Memories of travelling to Margate’s twin town
In 1973 I was a 15-year-old schoolgirl living in Margate. I was so excited to be chosen to compete in an Athletics tournament in our Twin Town of Les Mureaux, 35.9 km from the centre of Paris. We were also twinned with Idar-Oberstein in Germany, and their team also travelled to France to take part in the competition.
My 11-year-old sister was also invited to compete, and my parents allowed us to attend on the understanding we would be staying together with the same host family.
Crossing the Channel
We travelled by ferry and coach, and it was extremely exciting for us. I had only been on holiday once before without my parents, and that was a disappointing week organised by The Girls Brigade and staying in a spooky church hall in Slough.
A trip across the Channel to France seemed amazing. I had seen tantalising glimpses of France from Dover on a clear day. Why wouldn’t you want to go and visit your nearest neighbours? We were given an opportunity to meet our European friends.
When we arrived, my little sister was selected to stay with a large family who couldn’t take me as well. The organisers ignored our pleas to stay together so we went our separate ways.
Guest of the Mayor
I discovered my host was the Mayor of Les Mureaux. After a short journey with lots of shouting from the Mayor, and his entourage treating him like royalty, we finally arrived at the family apartment, where I was made to feel welcome by his wife and daughter who was slightly older than me. I knew very little French but we managed to communicate. My sister’s welfare slipped to the back of my teenage brain as I was so happy with my host family.

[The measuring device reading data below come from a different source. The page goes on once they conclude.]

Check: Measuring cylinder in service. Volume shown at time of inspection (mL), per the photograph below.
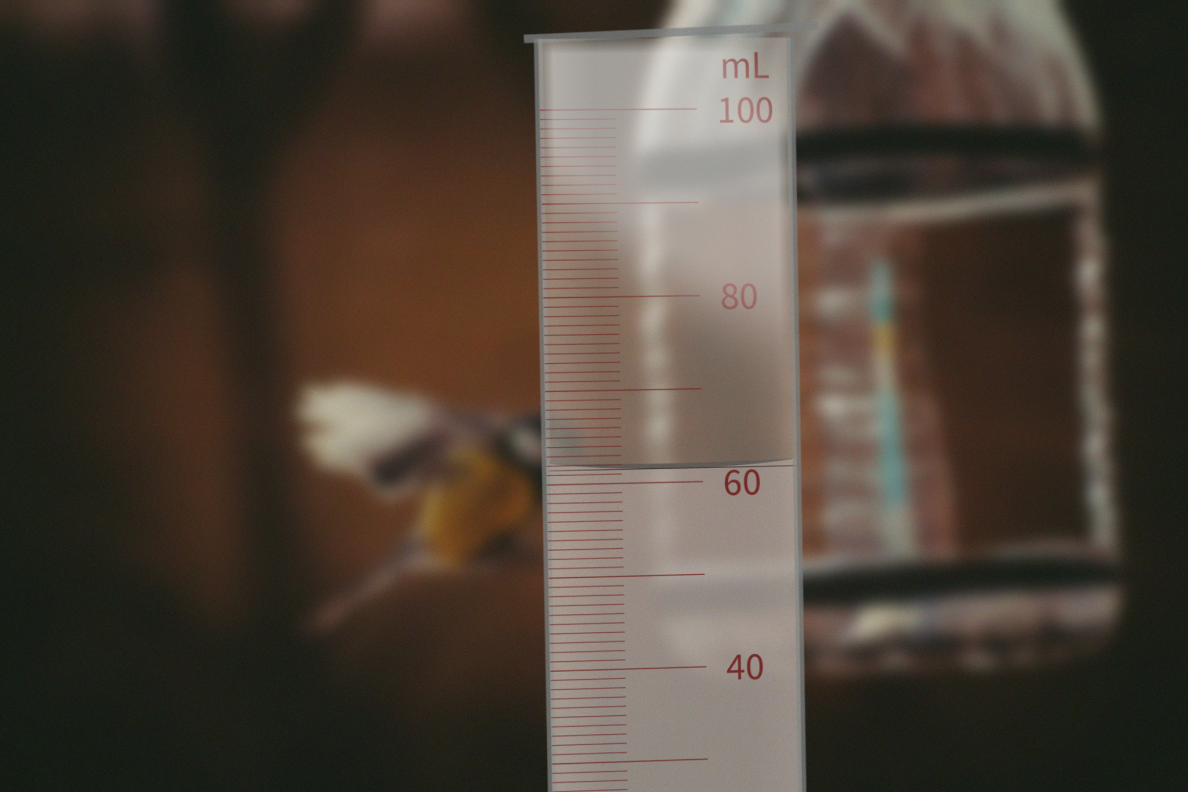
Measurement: 61.5 mL
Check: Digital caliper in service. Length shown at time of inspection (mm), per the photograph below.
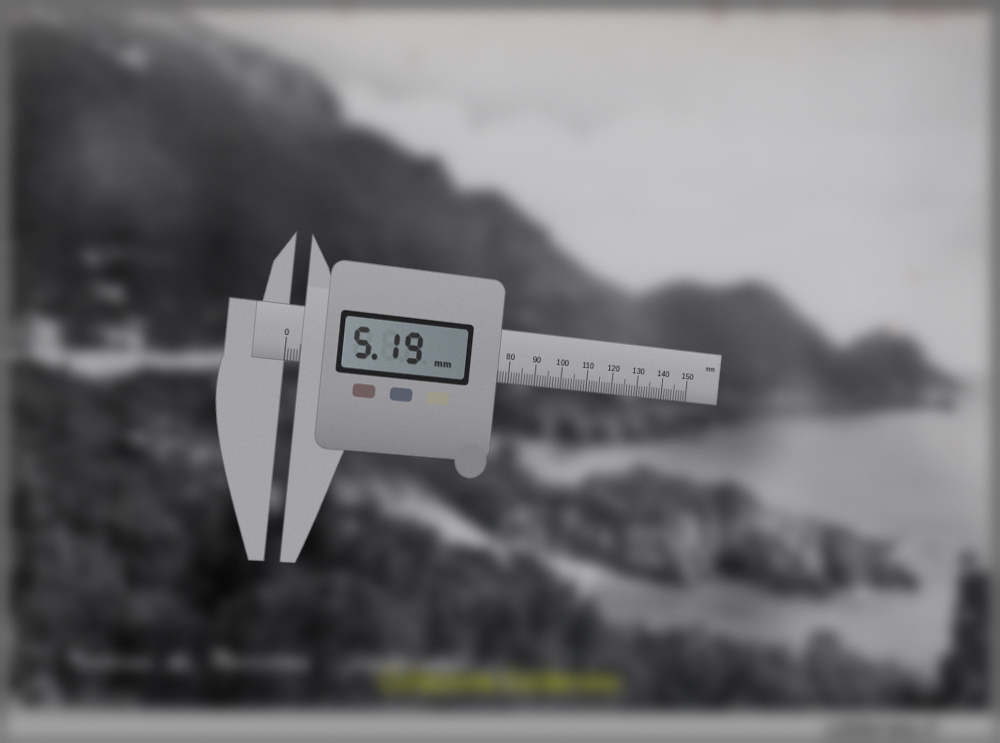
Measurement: 5.19 mm
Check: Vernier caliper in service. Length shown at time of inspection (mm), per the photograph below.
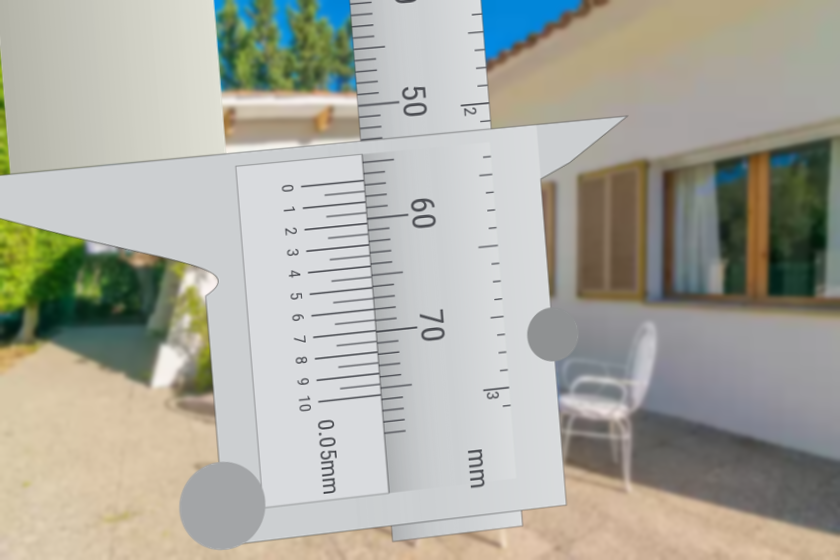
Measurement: 56.6 mm
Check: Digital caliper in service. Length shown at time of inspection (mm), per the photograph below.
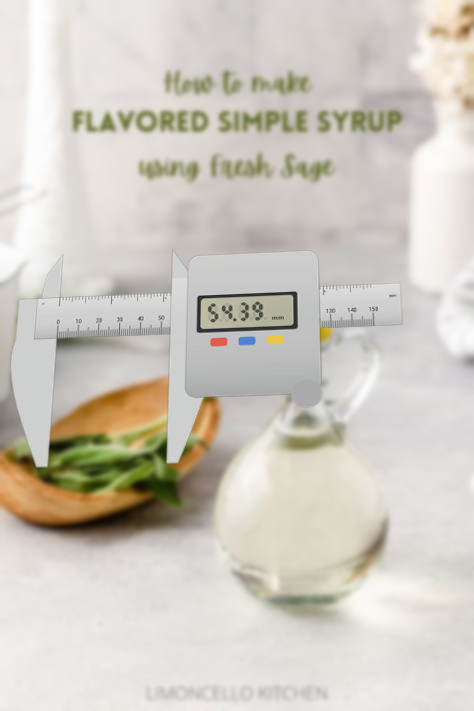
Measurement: 54.39 mm
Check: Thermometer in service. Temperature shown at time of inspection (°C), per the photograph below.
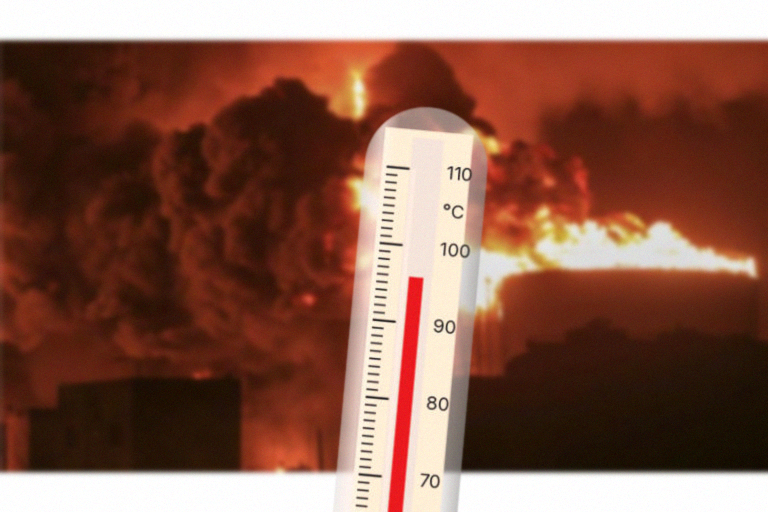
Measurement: 96 °C
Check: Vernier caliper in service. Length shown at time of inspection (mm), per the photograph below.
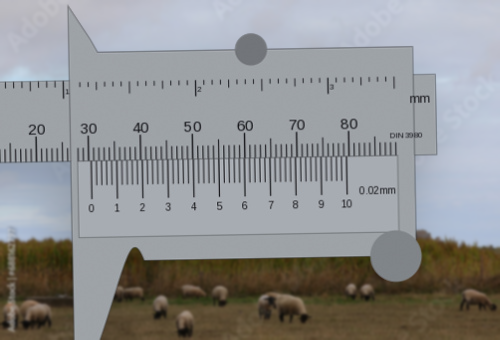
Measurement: 30.5 mm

We accompanied the Mayor to all the Civic functions. I can’t remember much about it but it was a very long day: however I do remember being shocked when the Mayor stopped to relieve himself and I heard the sound before realising what he was doing. My Dad would never have done that so publicly. I thought it was quite embarrassing but also funny.
I was treated like a grown-up. Before our evening meal I was offered an aperitif and we had wine. I felt very sophisticated. I was careful as I needed to run fast the next day.
Meanwhile my younger sister was beside herself with homesickness. She couldn’t understand why the family only seemed to eat bread and cold meats for every meal.
She hadn’t met the father but when he did arrive home she remembers him shouting. The poor girl was too scared to go to the bathroom, and this added to her discomfort.
There were no CRB or DBS checks back then and no mobile phones to stay in touch. Such different times.
I eventually caught up with her on the day of the Athletics event, with the bands playing and dignitaries making speeches. I thought I was in ‘It’s a Knockout’.
My poor little sister!
My poor little sister was not only scared that she would never see me again, she was also crying and very uncomfortable as her stomach was distended, and she was suffering like the bloated sheep I remembered in the film Far from the Madding Crowd. She was being looked after by the First Aiders and unable to take part in her race.
No dietary requirements or allergy checks were required in the 70s, and years later we found out she was a Coeliac. She has never forgotten her traumatic trip to Les Mureaux.
Du beau, du bon, …
My experience was different: I came third in my 100 metres and our team won the relay. Maybe I shouldn’t have had that Dubonnet after all?
“United in diversity”
Even though life in both Towns appeared similar, I loved the differences I experienced between Margate and Les Mureaux. I lived in a small house with a garden; my hosts had a compact apartment with a lift. I ate Ready Brek for breakfast. In France I ate le pain with glorious unsalted butter and confiture. My French family served proper coffee. Suddenly toasted Sunblest bread and Golden Shred with instant Nescafé seemed so boring.
My lovely French bubble was about to burst! We needed to return home.
Heading for home
There was a very strong wind in the channel and we were warned to stay on the lower decks. My sister was now reunited with her friends and it was my turn to feel ill. I spent the whole journey against the rules hanging over the rails of the freezing ferry being very seasick. A boy from my school tried to help me as my tangled hair got caught up in the relentless vomiting.
By the time we arrived at Dover I was a shivering mess. I was so weak the next day and my sister was equally exhausted so we were allowed to have a day off school.
I’m in my mid-60s now, and I still feel as European as ever. That first trip through the Twinned Towns system to Les Mureaux started my many years of exploring and falling in love with France.